LO QUE HARÁS:
1. Según la crónica sobre la fiesta de Corpus en Mendoza, ¿quién presidió la Misa?
2. Escribe la continuación de la crónica sobre la fiesta de Corpus en Mendoza a partir de su última oración.

La Fiesta de Corpus: la Buena nueva de la Vida, promesa, comunión y compromiso.

 

Eucaristía: vida en abundancia

En la tarde del pasado sábado la Iglesia en Mendoza conmemoró la Solemnidad del Corpus, una verdadera fiesta con la Basílica San Francisco desbordada de fieles, que junto a sus pastores ratificaron su compromiso con la Vida en la celebración de la Eucaristía.

La Misa estuvo presidida por el arzobispo Mons. José María Arancibia, concelebrada con el obispo auxiliar, Mons. Sergio Buenanueva, junto a numerosos sacerdotes de la arquidiócesis.

Iluminados con el lema: “Eucaristía: vida en abundancia”, este año se tuvo especialmente en cuenta los temas de la “vida”, la “educación” y las “vocaciones”. Participaron los colegios católicos, representados por los abanderados, directivos, docentes y alumnos, como así también personas involucradas en las distintas pastorales que tienen que ver con el Evangelio de la Vida: mamás embarazadas, pastoral de la salud, ancianos, y fieles laicos en general, los cuales tomaron parte de la liturgia con solemne atención.

En su mensaje el arzobispo puso la atención en la Vida, tema excluyente en la celebración. Su homilía destacó diferentes aspectos relacionados con la Vida en abundancia que quiere y nos ofrece Jesús para todos, entre ellos, el obispo expuso sobre: el secreto que esconde la promesa de Jesús, la vida humana que es apreciada, y a la vez maltratada, la Buena nueva de la Vida, Jesús que ofrece la vida eterna, la Eucaristía que es comunión con el Cuerpo y la Sangre de Cristo y la Comunión eucarística que promueve el compromiso.

EXTRACTO DE DATOS:
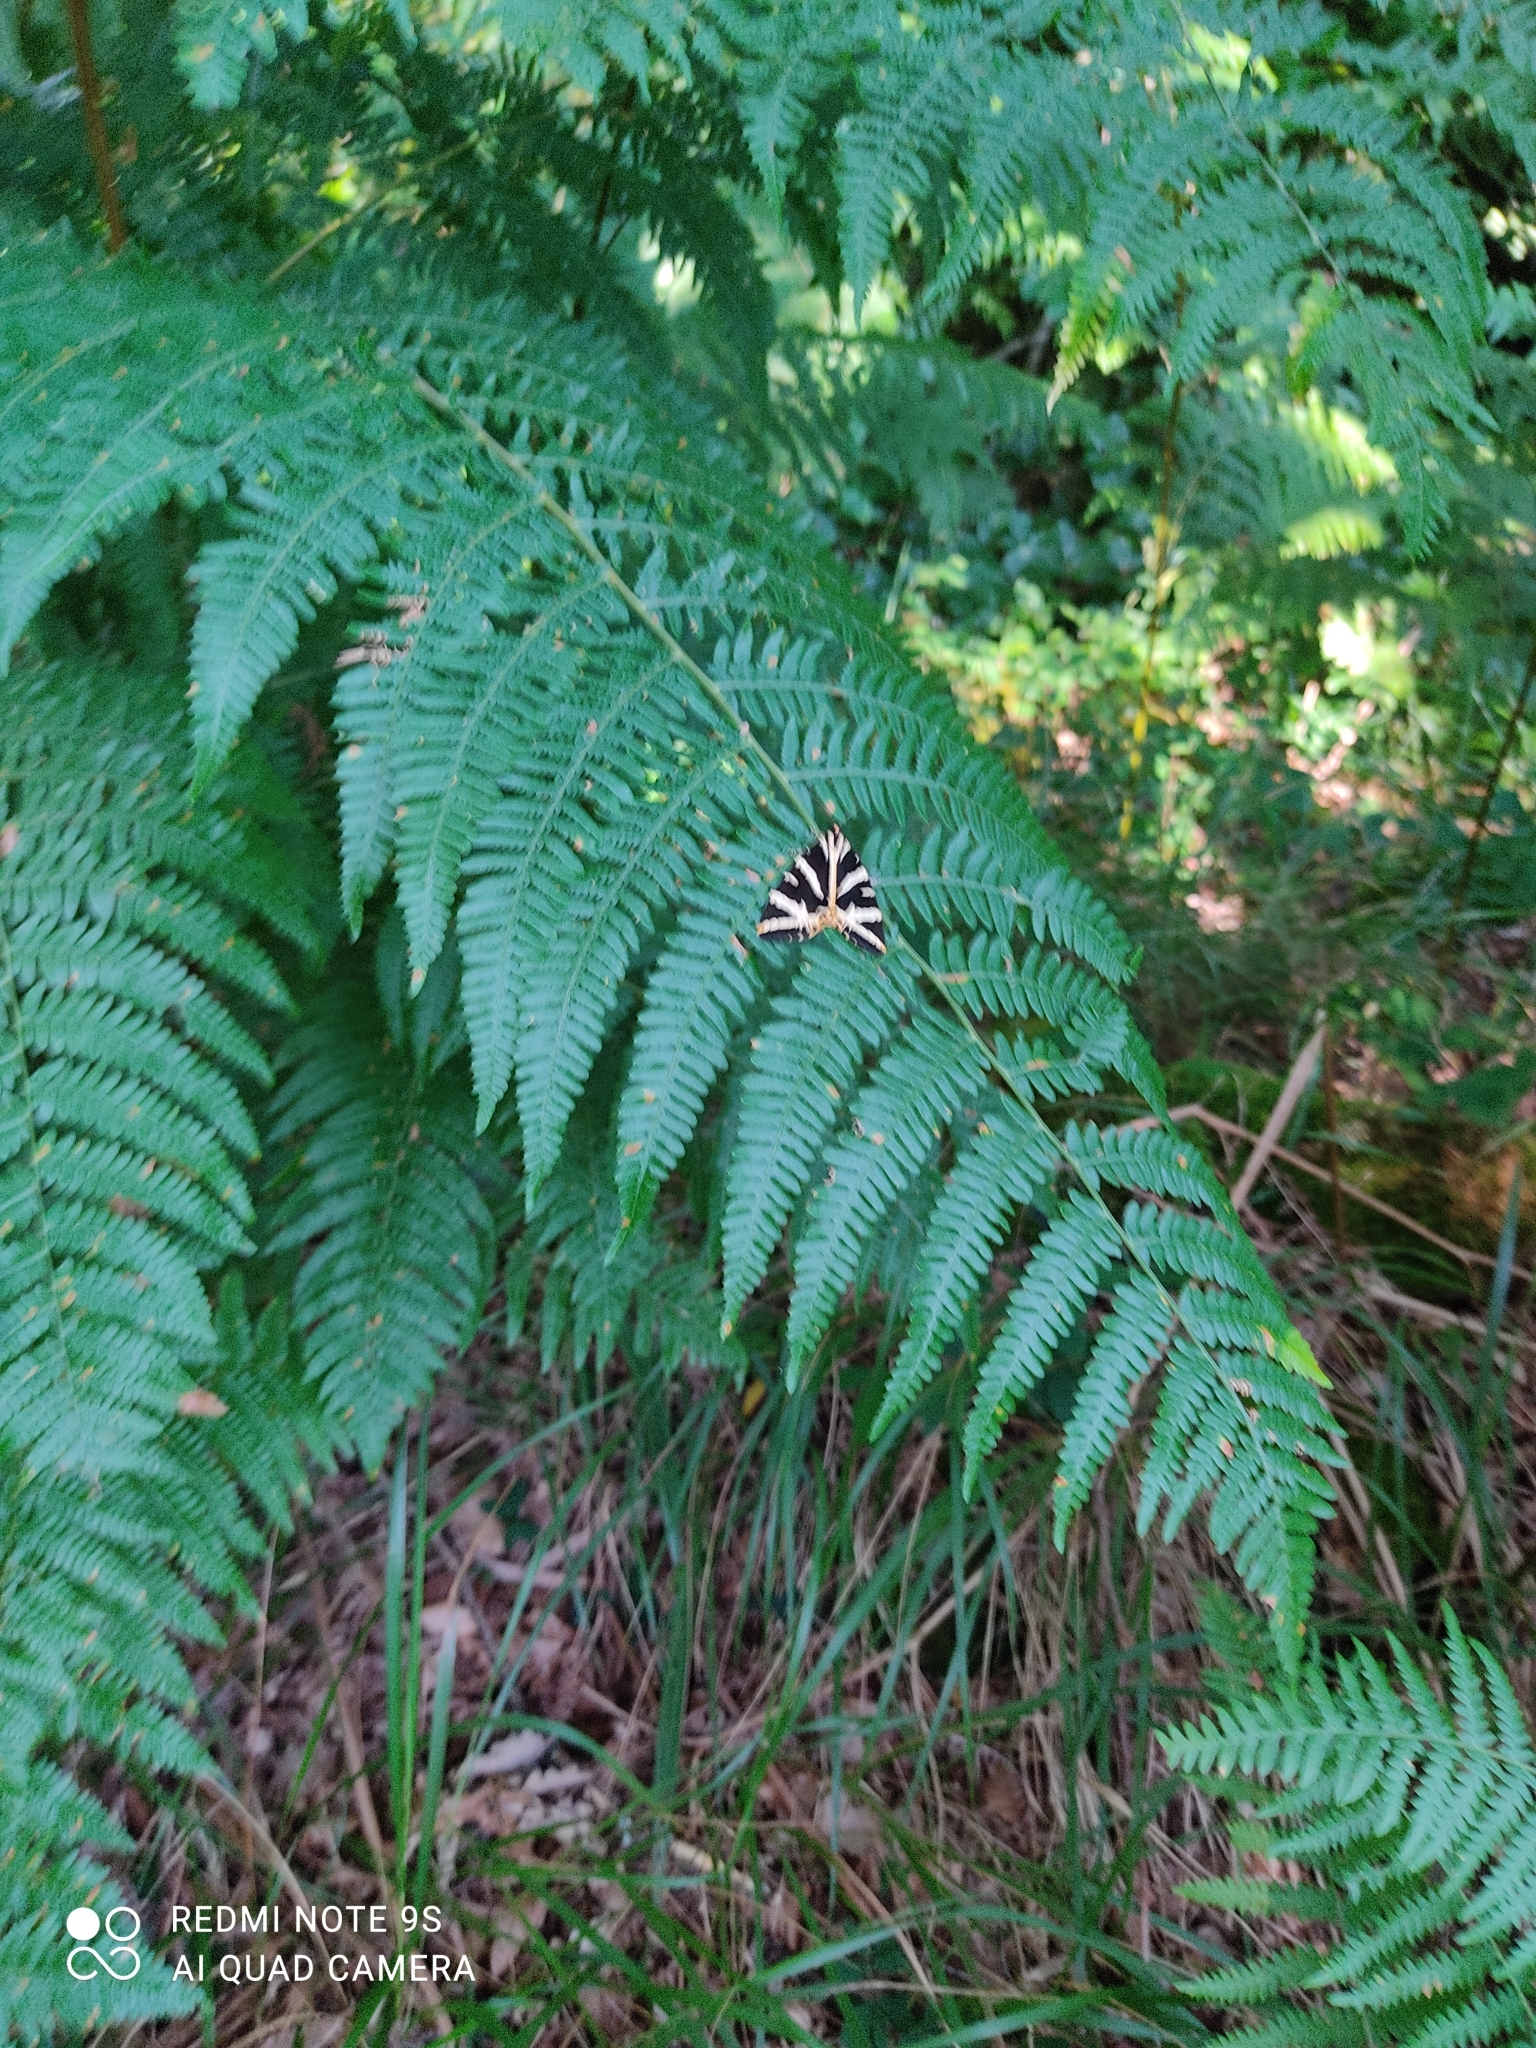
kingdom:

RESPUESTAS:
1. La presidió el arzobispo Mons. José María Arancibia.

2.
Al finalizar su homilía, Mons. Arancibia exhortó al compromiso que surge de la comunión, de todos y cada uno, un desafío para seguir adelante, dijo el obispo:”De cada comunidad se esperan signos solidarios de compromiso social, en los ambientes donde se mueve. Con una nueva "imaginación de la caridad", como recomendó el querido Juan Pablo II (cf NMI 50). Nadie puede ser ajeno a los grandes sufrimientos que vive la mayoría de nuestra gente. La misión de los cristianos en el mundo, lleva unida la preocupación por la dimensión trascendente del ser humano y por todas sus necesidades concretas. Sólo así todos podrán alcanzar la plenitud que Jesucristo ofrece. Que hoy la celebración de la Eucaristía y la adoración compartida de su Cuerpo y Sangre, despierte en nosotros el deseo intenso de esta Vida plena y eterna”. (Ver en nota aparte texto completo de la homilía).

Posterior a la celebración se realizó la procesión con el Santísimo dentro del mismo templo, donde junto a las oraciones y cantos de adoración hubo testimonios de vida, tanto referidos a la salud, como a la educación, y súplicas, en la plegaria común como individual, de no alejarnos del evangelio de Jesús expresado en nuestras propias vidas.

Así también se oró especialmente con la Oración por la Vida, de Juan Pablo II, y en el canto de “Quédate con nosotros Señor”, se expresó el deseo del corazón que la comunidad quiso llevarse a sus propios lugares: “Quédate con nosotros, quédate Señor de la paz. No nos dejes tan solos, danos siempre tu amistad”.